I make a mental note: I need to restock. Soon. I'll have to make another run—haul supplies. I don't care. I need the fuel.

This becomes my life for the rest of the summer. I train until I can't feel my limbs, eat like an apex predator, and sleep like I'm recovering from surgery. Rinse, repeat.

By the end of it all, I've transformed.

Still the same height. But now I weigh in at 207 pounds. Solid. Not fat, not bloated—pure, unapologetic American meat-eating muscle. The kind that looks carved out of concrete. I look in the mirror and see someone who could probably wrestle a grizzly bear and make it tap out. This isn't just physical—this is spiritual. This is the body of a man who's endured chaos, tuned out the noise, and chosen discipline over dysfunction.

Mom calls me into the kitchen, and to my surprise, Issei is already sitting there—grinning like he just lost his virginity five minutes ago. How do I know that look? Because I had the same exact smile in a past life… minus the post-nut clarity and the creeping horror of what I did and who I did it with.

I already know something's off.

Mom turns to me, her expression far too pleasant for this household. "Nissei, I wanted to let you know that you and Issei will be switching schools.
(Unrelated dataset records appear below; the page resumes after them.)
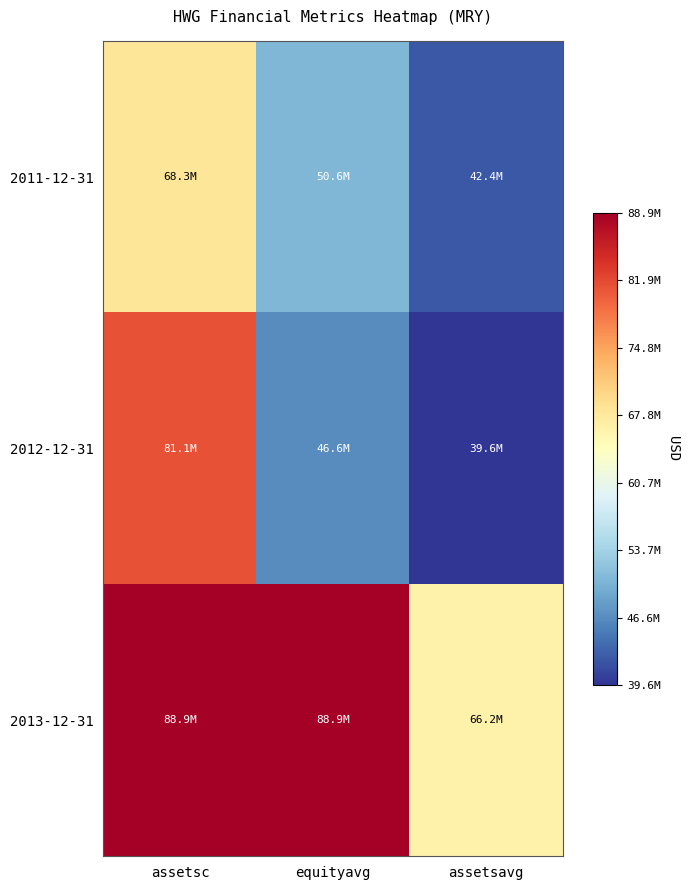

What is the maximum value shown in the chart?

88946000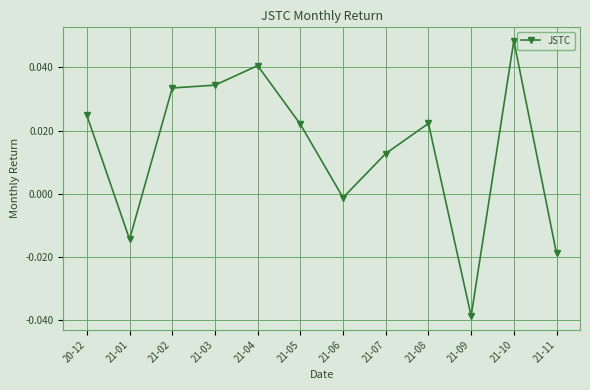

Which label corresponds to the smallest value in the chart?

21-09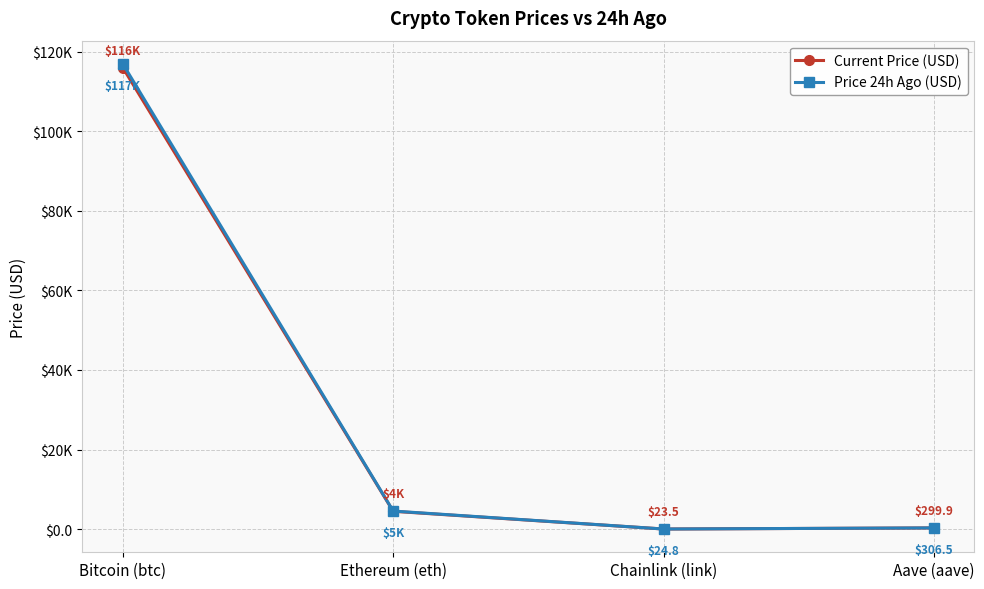

Reading left to right, transcribe all the data shown in this chart.

Current Price (USD): Bitcoin (btc)=115981.0	Ethereum (eth)=4480.2	Chainlink (link)=23.5	Aave (aave)=299.9
Price 24h Ago (USD): Bitcoin (btc)=116924.0	Ethereum (eth)=4540.0	Chainlink (link)=24.8	Aave (aave)=306.5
You'll be attending one that's much closer."

What the hell is she talking about?

"Uh, what's wrong with our current school? I don't see a reason to change. And if there was a closer one, why didn't we go there from the start?"

She keeps smiling—that unsettling, overly practiced kind of smile that tells you there's some bullshit coming. And then she drops it:

"Well, you see… this school used to be an all-girls school. But this year, they've decided to go coed."

Of course. This wasn't her idea. It was the horn dog's. He's still smiling like Diddy staring at LeBron—way too happy, like his fantasy just became law.

I take a deep breath, trying not to combust. Okay, stay calm. Let's hear her out before I throw a chair.

"But Mom," I say, struggling to keep my voice even, "our current school is fine. There's no reason to switch."

Still smiling—almost too much now—she goes on. "Well, I didn't know about it, but Issei found out while he was out with his… friends. Turns out, they're all enrolling there, too. And I think it'd be good for you two to go to the same school. I want you nearby."

Of course. He was probably ogling the girls there, drooling like a cartoon wolf, and somehow used that as a justification to drag me along.

I open my mouth to argue, but she cuts in again.

"Oh, and I heard it's actually one of the top-ranked schools in the country."

Yeah, right. Sure. And pigs fly.

This isn't about academics. It's about Issei living out his harem fantasy in real-time. But then something clicks.

Wait… isn't that the school where all the devils hang out? The one where the story starts?

Damn.

So this is it. I'm being pulled into the High School DxD world whether I like it or not.

Looks like things are about to get complicated.